A headline last week in USA Today forced me to think about the first anniversary of the horrific terrorist attacks on America in a new way, but with thoughts I've been harboring for some time.
For those who missed it, the newspaper's Life section cover story headline read, ``Enough. As the anniversary of the terror attacks approaches, some say they can't bear to see it again.''
The Crain family has allowed any of our employees to honor, remember and/or react to this Sept. 11th in any way he or she deems appropriate. The message was, in effect, take all or part of the day and do whatever seems right to you in remembrance of the worst attack on our nation in its 200-plus years.
I believe many people share the thoughts of those quoted by the newspaper, who don't want to face the 24 hours of wall-to-wall media coverage of this event.
However, I believe there are more who understand that memorializing the event, along with reporting on what has happened in the past year to secure our borders, could have some positive effect as well.
Part of that, quite honestly, could come from my being a journalist for all my adult life. It also could come from my beginnings at Kent State University, when Ohio National Guardsmen killed and wounded students on campus my freshman year.
I've long believed that remembering that tragedy was far more positive than trying to ignore it as some sort of shameful embarrassment.

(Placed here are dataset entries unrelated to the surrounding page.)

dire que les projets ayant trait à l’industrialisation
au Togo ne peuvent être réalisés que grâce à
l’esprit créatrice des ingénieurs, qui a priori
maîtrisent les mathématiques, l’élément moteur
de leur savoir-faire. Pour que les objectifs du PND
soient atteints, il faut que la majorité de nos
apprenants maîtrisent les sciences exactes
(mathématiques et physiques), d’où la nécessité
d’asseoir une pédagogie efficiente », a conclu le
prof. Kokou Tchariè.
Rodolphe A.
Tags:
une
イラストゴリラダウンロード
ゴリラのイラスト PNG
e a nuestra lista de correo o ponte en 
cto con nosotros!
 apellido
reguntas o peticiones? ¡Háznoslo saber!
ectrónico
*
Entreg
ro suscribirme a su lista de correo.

Kent State has done that by bringing together speakers of national renown each year on May 4 to discuss why such a thing should never be repeated. There are programs about nonviolent change, as well as looks at the news media's role in societal change. Much good has been done as a result of the yearly memorials.

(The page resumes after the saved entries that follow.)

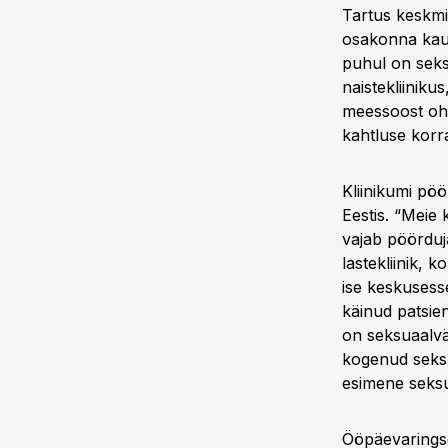
Tartus keskmis
osakonna kaudu
puhul on seks
naistekliiniku
meessoost ohv
kahtluse korral
Kliinikumi pö
Eestis. “Meie
vajab pöörduja
lastekliinik, 
ise keskusesse
käinud patsie
on seksuaalvä
kogenud seksu
esimene seks
Ööpäevaringse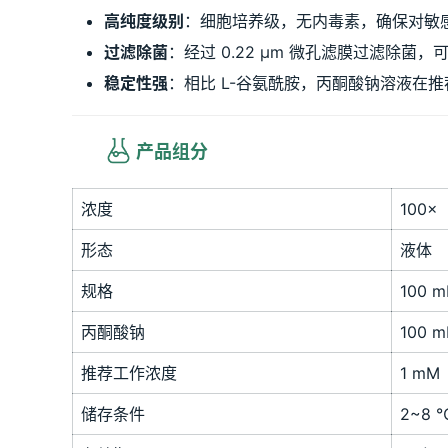
高纯度级别
：细胞培养级，无内毒素，确保对敏
过滤除菌
：经过 0.22 μm 微孔滤膜过滤除菌
稳定性强
：相比 L-谷氨酰胺，丙酮酸钠溶液在
产品组分
浓度
100×
形态
液体
规格
100 m
丙酮酸钠
100 
推荐工作浓度
1 mM
储存条件
2~8 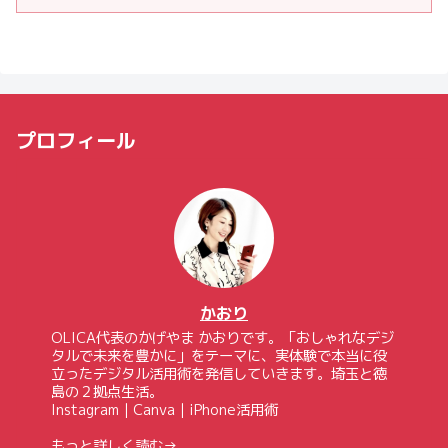
プロフィール
かおり
OLICA代表のかげやま かおりです。「おしゃれなデジ
タルで未来を豊かに」をテーマに、実体験で本当に役
立ったデジタル活用術を発信していきます。埼玉と徳
島の２拠点生活。
Instagram｜Canva｜iPhone活用術
もっと詳しく読む→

While they certainly are dramatically different events, the Kent State shootings and last year's terrorist attacks share a common thread: Both were tragedies that, if remembered appropriately, could reap positive results.

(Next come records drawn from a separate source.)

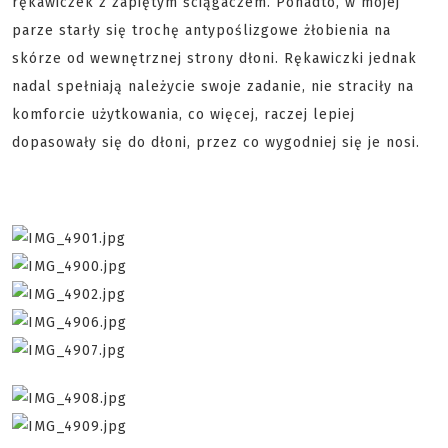
rękawiczek z zapiętym ściągaczem. Ponadto, w mojej
parze starły się trochę antypoślizgowe żłobienia na
skórze od wewnętrznej strony dłoni. Rękawiczki jednak
nadal spełniają należycie swoje zadanie, nie straciły na
komforcie użytkowania, co więcej, raczej lepiej
dopasowały się do dłoni, przez co wygodniej się je nosi.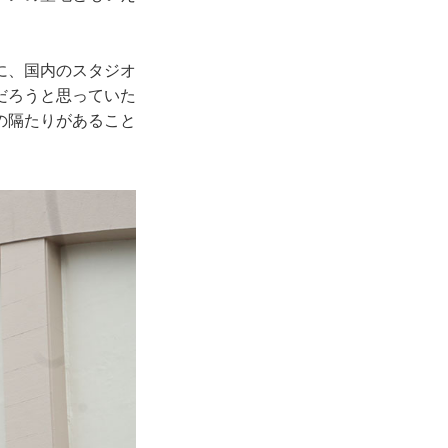
に、国内のスタジオ
だろうと思っていた
の隔たりがあること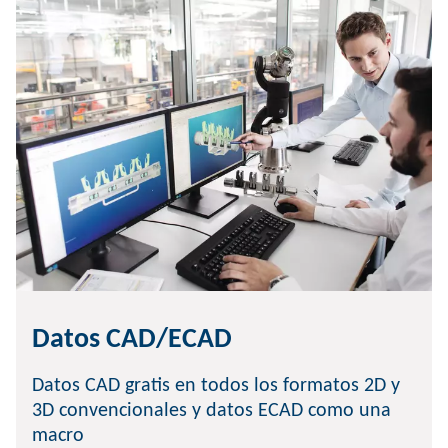
Datos CAD/ECAD
Datos CAD gratis en todos los formatos 2D y
3D convencionales y datos ECAD como una
macro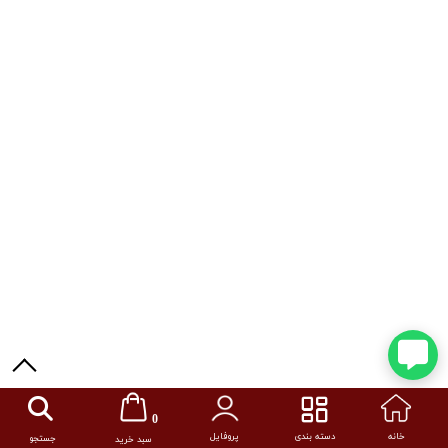
0
خانه
دسته بندی
پروفایل
جستجو
سبد خرید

For example, Sept. 11 would be a perfect day for a president to report to the American people on our successes (or shortcomings) in homeland security.
It would be a great time for interfaith services led by Christian, Muslim and Jewish religious leaders. Our universities could be effective settings for dialogue about the rewards and risks of racial profiling done in the name of security.
Several people quoted in the newspaper story said they didn't want to ever again see the images of those attacks on the Pentagon and World Trade Center.
To them, I would only offer this advice: Don't watch television. The lethal people behind such attacks are still out there, plotting ways to harm our country and its people. To ignore the events of Sept. 11, 2001, because they make some feel uncomfortable would be to invite a lackadaisical return to normalcy, which must never happen.
The news media are a powerful force, and if we take the positive with the expected negatives (namely, the repetitive and sometimes superficial coverage), Americans can make sure that Sept. 11 will be etched in our memory as much for good as it was for evil.
Mr. Tucker is the publisher and editorial director of Crain's Cleveland Business, a sister publication of Tire Business.